Short-term velocity gains → long-term innovation paralysis.

Proposal: Explainability Score for PRs

What if we tracked “explainability” as a metric like code coverage?

PR checklist:

  • Tests pass (automated)
  • Code coverage >80% (automated)
  • Architecture is documented (human review)
  • Design rationale is clear (human review)
  • Future engineer could modify this (human judgment)

If you can’t check that last box, the PR doesn’t merge - even if it works perfectly.

Would this slow things down? Yes. Would it prevent cognitive debt accumulation? I think so.

Maya, this connects directly to the junior developer conversation we had earlier. Cognitive debt and junior development are the same problem from different angles.

If juniors learn by reading code, but the code doesn’t reflect human reasoning, what are they learning?

They’re learning AI patterns, not engineering judgment.

The Succession Planning Problem

Michelle mentioned institutional knowledge loss. Here’s the concrete scenario:

2028: Your senior architect retires. She’s been with the company 8 years.

Problem: 60% of your codebase was AI-generated in the last 3 years. She understands the old 40%, but the new stuff? She knows it works, but not why it’s designed that way.

Who takes over as architect? The mid-level engineers who’ve been shipping AI-generated features quickly but never had to make deep architectural decisions?

This is a succession planning failure waiting to happen across the industry.

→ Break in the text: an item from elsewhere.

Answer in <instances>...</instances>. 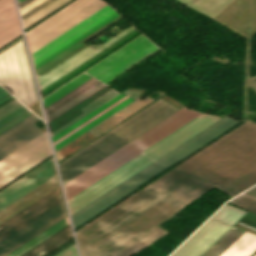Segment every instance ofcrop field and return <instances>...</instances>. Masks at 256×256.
Masks as SVG:
<instances>
[{"label": "crop field", "mask_w": 256, "mask_h": 256, "mask_svg": "<svg viewBox=\"0 0 256 256\" xmlns=\"http://www.w3.org/2000/svg\"><path fill=\"white\" fill-rule=\"evenodd\" d=\"M225 117L210 125L209 127L204 129L197 135L193 136L180 146L176 147L163 157L159 158L158 160H156V162L170 167L194 152L195 150L199 149L206 143L210 142L217 136L221 135L231 127L238 124V122L229 120L230 118L227 119L228 117ZM168 167L161 166L155 163L150 164L149 166L142 169L132 177L128 178L127 180H125L115 188L111 189L98 199L94 200L81 210L71 215L73 226L76 227L77 225L81 224L82 222L92 217L99 211L103 210L110 204L114 203L115 201L122 198L129 192L133 191L140 185L144 184L151 178L155 177L162 171L166 170Z\"/></svg>", "instance_id": "6"}, {"label": "crop field", "mask_w": 256, "mask_h": 256, "mask_svg": "<svg viewBox=\"0 0 256 256\" xmlns=\"http://www.w3.org/2000/svg\"><path fill=\"white\" fill-rule=\"evenodd\" d=\"M56 256H78L75 244H72L67 249L57 254Z\"/></svg>", "instance_id": "24"}, {"label": "crop field", "mask_w": 256, "mask_h": 256, "mask_svg": "<svg viewBox=\"0 0 256 256\" xmlns=\"http://www.w3.org/2000/svg\"><path fill=\"white\" fill-rule=\"evenodd\" d=\"M218 119L220 118L205 114L200 115L120 168L88 187L80 194L67 200L70 214L81 209Z\"/></svg>", "instance_id": "7"}, {"label": "crop field", "mask_w": 256, "mask_h": 256, "mask_svg": "<svg viewBox=\"0 0 256 256\" xmlns=\"http://www.w3.org/2000/svg\"><path fill=\"white\" fill-rule=\"evenodd\" d=\"M0 84L26 106L37 101L22 40L0 54Z\"/></svg>", "instance_id": "11"}, {"label": "crop field", "mask_w": 256, "mask_h": 256, "mask_svg": "<svg viewBox=\"0 0 256 256\" xmlns=\"http://www.w3.org/2000/svg\"><path fill=\"white\" fill-rule=\"evenodd\" d=\"M9 96H11L8 92H6L1 86H0V102L5 100L6 98H8ZM2 103V102H1Z\"/></svg>", "instance_id": "25"}, {"label": "crop field", "mask_w": 256, "mask_h": 256, "mask_svg": "<svg viewBox=\"0 0 256 256\" xmlns=\"http://www.w3.org/2000/svg\"><path fill=\"white\" fill-rule=\"evenodd\" d=\"M20 3L23 0H17ZM69 0H25L18 4L23 27L31 25Z\"/></svg>", "instance_id": "16"}, {"label": "crop field", "mask_w": 256, "mask_h": 256, "mask_svg": "<svg viewBox=\"0 0 256 256\" xmlns=\"http://www.w3.org/2000/svg\"><path fill=\"white\" fill-rule=\"evenodd\" d=\"M137 32H139V30L132 25L95 50L86 43L78 47L68 55L36 74L40 93L43 94L51 89Z\"/></svg>", "instance_id": "10"}, {"label": "crop field", "mask_w": 256, "mask_h": 256, "mask_svg": "<svg viewBox=\"0 0 256 256\" xmlns=\"http://www.w3.org/2000/svg\"><path fill=\"white\" fill-rule=\"evenodd\" d=\"M245 214L246 212L225 204L214 214L213 218L233 225Z\"/></svg>", "instance_id": "22"}, {"label": "crop field", "mask_w": 256, "mask_h": 256, "mask_svg": "<svg viewBox=\"0 0 256 256\" xmlns=\"http://www.w3.org/2000/svg\"><path fill=\"white\" fill-rule=\"evenodd\" d=\"M103 0H77L39 26L26 33L33 52L100 6ZM123 18L107 4L103 5L33 53L35 73L82 45L93 36Z\"/></svg>", "instance_id": "3"}, {"label": "crop field", "mask_w": 256, "mask_h": 256, "mask_svg": "<svg viewBox=\"0 0 256 256\" xmlns=\"http://www.w3.org/2000/svg\"><path fill=\"white\" fill-rule=\"evenodd\" d=\"M33 114L16 100L0 110V134ZM34 114L0 135V159L41 131ZM49 157L44 134L0 160V188Z\"/></svg>", "instance_id": "4"}, {"label": "crop field", "mask_w": 256, "mask_h": 256, "mask_svg": "<svg viewBox=\"0 0 256 256\" xmlns=\"http://www.w3.org/2000/svg\"><path fill=\"white\" fill-rule=\"evenodd\" d=\"M244 231L232 227L202 256H219L230 246ZM256 251V235L245 232L220 256H251Z\"/></svg>", "instance_id": "15"}, {"label": "crop field", "mask_w": 256, "mask_h": 256, "mask_svg": "<svg viewBox=\"0 0 256 256\" xmlns=\"http://www.w3.org/2000/svg\"><path fill=\"white\" fill-rule=\"evenodd\" d=\"M200 114L201 113L186 107L182 108L141 136L137 137L124 147L120 148L107 158L103 159L90 169L63 185L66 199L74 196L84 188L99 180L109 172L135 157Z\"/></svg>", "instance_id": "8"}, {"label": "crop field", "mask_w": 256, "mask_h": 256, "mask_svg": "<svg viewBox=\"0 0 256 256\" xmlns=\"http://www.w3.org/2000/svg\"><path fill=\"white\" fill-rule=\"evenodd\" d=\"M256 184V123L245 122L76 232L82 256H131L167 231L156 225L213 187Z\"/></svg>", "instance_id": "1"}, {"label": "crop field", "mask_w": 256, "mask_h": 256, "mask_svg": "<svg viewBox=\"0 0 256 256\" xmlns=\"http://www.w3.org/2000/svg\"><path fill=\"white\" fill-rule=\"evenodd\" d=\"M158 49L143 34L140 35L42 98L43 107L46 108L94 76L108 83ZM95 77L44 109L51 136L118 94Z\"/></svg>", "instance_id": "2"}, {"label": "crop field", "mask_w": 256, "mask_h": 256, "mask_svg": "<svg viewBox=\"0 0 256 256\" xmlns=\"http://www.w3.org/2000/svg\"><path fill=\"white\" fill-rule=\"evenodd\" d=\"M71 238H73V236L70 225H67L22 256H44Z\"/></svg>", "instance_id": "18"}, {"label": "crop field", "mask_w": 256, "mask_h": 256, "mask_svg": "<svg viewBox=\"0 0 256 256\" xmlns=\"http://www.w3.org/2000/svg\"><path fill=\"white\" fill-rule=\"evenodd\" d=\"M21 39H23V38H20L19 40H21ZM19 40H17L16 42H18ZM16 42H14V43H16ZM14 43H12L11 45H13ZM11 45H9L8 47H10ZM8 47H6L5 49H7ZM5 49H3L2 51H4ZM2 51H0V52H2Z\"/></svg>", "instance_id": "27"}, {"label": "crop field", "mask_w": 256, "mask_h": 256, "mask_svg": "<svg viewBox=\"0 0 256 256\" xmlns=\"http://www.w3.org/2000/svg\"><path fill=\"white\" fill-rule=\"evenodd\" d=\"M65 216L63 194L60 193L0 232V256H6Z\"/></svg>", "instance_id": "9"}, {"label": "crop field", "mask_w": 256, "mask_h": 256, "mask_svg": "<svg viewBox=\"0 0 256 256\" xmlns=\"http://www.w3.org/2000/svg\"><path fill=\"white\" fill-rule=\"evenodd\" d=\"M230 203L256 213V200L241 195Z\"/></svg>", "instance_id": "23"}, {"label": "crop field", "mask_w": 256, "mask_h": 256, "mask_svg": "<svg viewBox=\"0 0 256 256\" xmlns=\"http://www.w3.org/2000/svg\"><path fill=\"white\" fill-rule=\"evenodd\" d=\"M67 224H69L68 217H65L64 219L54 224L53 226H51L50 228H48L47 230H45L44 232H42L32 240L28 241L27 243H25L24 245H22L21 247H19L18 249H16L15 251H13L7 256L22 255L23 253H25L26 251H28L29 249H31L32 247H34L35 245H37L38 243H40L41 241L49 237L50 235L54 234L55 232H57Z\"/></svg>", "instance_id": "20"}, {"label": "crop field", "mask_w": 256, "mask_h": 256, "mask_svg": "<svg viewBox=\"0 0 256 256\" xmlns=\"http://www.w3.org/2000/svg\"><path fill=\"white\" fill-rule=\"evenodd\" d=\"M231 226L209 219L170 256H201Z\"/></svg>", "instance_id": "14"}, {"label": "crop field", "mask_w": 256, "mask_h": 256, "mask_svg": "<svg viewBox=\"0 0 256 256\" xmlns=\"http://www.w3.org/2000/svg\"><path fill=\"white\" fill-rule=\"evenodd\" d=\"M179 109L157 100L95 142L58 164L65 184Z\"/></svg>", "instance_id": "5"}, {"label": "crop field", "mask_w": 256, "mask_h": 256, "mask_svg": "<svg viewBox=\"0 0 256 256\" xmlns=\"http://www.w3.org/2000/svg\"><path fill=\"white\" fill-rule=\"evenodd\" d=\"M22 34L13 0H0V47Z\"/></svg>", "instance_id": "17"}, {"label": "crop field", "mask_w": 256, "mask_h": 256, "mask_svg": "<svg viewBox=\"0 0 256 256\" xmlns=\"http://www.w3.org/2000/svg\"><path fill=\"white\" fill-rule=\"evenodd\" d=\"M180 1L211 18L231 0H180Z\"/></svg>", "instance_id": "19"}, {"label": "crop field", "mask_w": 256, "mask_h": 256, "mask_svg": "<svg viewBox=\"0 0 256 256\" xmlns=\"http://www.w3.org/2000/svg\"><path fill=\"white\" fill-rule=\"evenodd\" d=\"M60 192H62V190H61L60 187H58L57 189L53 190L52 192H50L49 194H47L43 198L39 199L38 201H36L32 205H30L29 207L25 208L24 210H22L21 212H19L15 216L11 217L10 219H8L7 221H5L4 223H2L0 225V231L3 230L4 228L8 227L12 223H14L15 221H17L21 217L25 216L26 214H28L29 212H31L32 210H34L38 206L42 205L43 203H45L46 201H48L52 197L56 196Z\"/></svg>", "instance_id": "21"}, {"label": "crop field", "mask_w": 256, "mask_h": 256, "mask_svg": "<svg viewBox=\"0 0 256 256\" xmlns=\"http://www.w3.org/2000/svg\"><path fill=\"white\" fill-rule=\"evenodd\" d=\"M244 194L251 196L253 198L256 199V186L253 187L252 189L248 190L247 192H245Z\"/></svg>", "instance_id": "26"}, {"label": "crop field", "mask_w": 256, "mask_h": 256, "mask_svg": "<svg viewBox=\"0 0 256 256\" xmlns=\"http://www.w3.org/2000/svg\"><path fill=\"white\" fill-rule=\"evenodd\" d=\"M55 175H57V171L54 160L51 159L25 177H21L22 179L18 180L0 192V210L21 198L28 192L32 191Z\"/></svg>", "instance_id": "13"}, {"label": "crop field", "mask_w": 256, "mask_h": 256, "mask_svg": "<svg viewBox=\"0 0 256 256\" xmlns=\"http://www.w3.org/2000/svg\"><path fill=\"white\" fill-rule=\"evenodd\" d=\"M130 102L132 101L128 100L124 96L120 94L116 95L103 105L99 106L71 126L52 137L54 149L57 150L58 148L62 147Z\"/></svg>", "instance_id": "12"}, {"label": "crop field", "mask_w": 256, "mask_h": 256, "mask_svg": "<svg viewBox=\"0 0 256 256\" xmlns=\"http://www.w3.org/2000/svg\"><path fill=\"white\" fill-rule=\"evenodd\" d=\"M254 256H256V254Z\"/></svg>", "instance_id": "28"}]
</instances>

Code Archaeology as Training

I love your “code archaeology” sessions idea. We’re doing something similar, but framing it as training:

“Reverse Engineering Workshop” - Juniors take AI-generated code and:

  1. Identify the design patterns used
  2. Diagram the architecture
  3. List alternative approaches
  4. Explain trade-offs

This serves dual purpose:

  • Builds understanding of existing codebase
  • Teaches architectural thinking

The juniors hate it at first (“why are we doing archaeology on our own code?”) but then they start seeing patterns. They start developing the ability to critique AI decisions, which is actually the skill they need.

Proposal: Agents as Teaching Moments

What if every AI-generated PR included:

  • Teaching section: “This code uses the Strategy pattern. Here’s why I chose it. Here’s when you’d use alternatives.”
  • Study questions: “What would happen if X changed? How would you modify this for Y use case?”

Turn AI-generated code into learning materials, not just working solutions.

Slower? Yes. But it prevents cognitive debt while building team capability.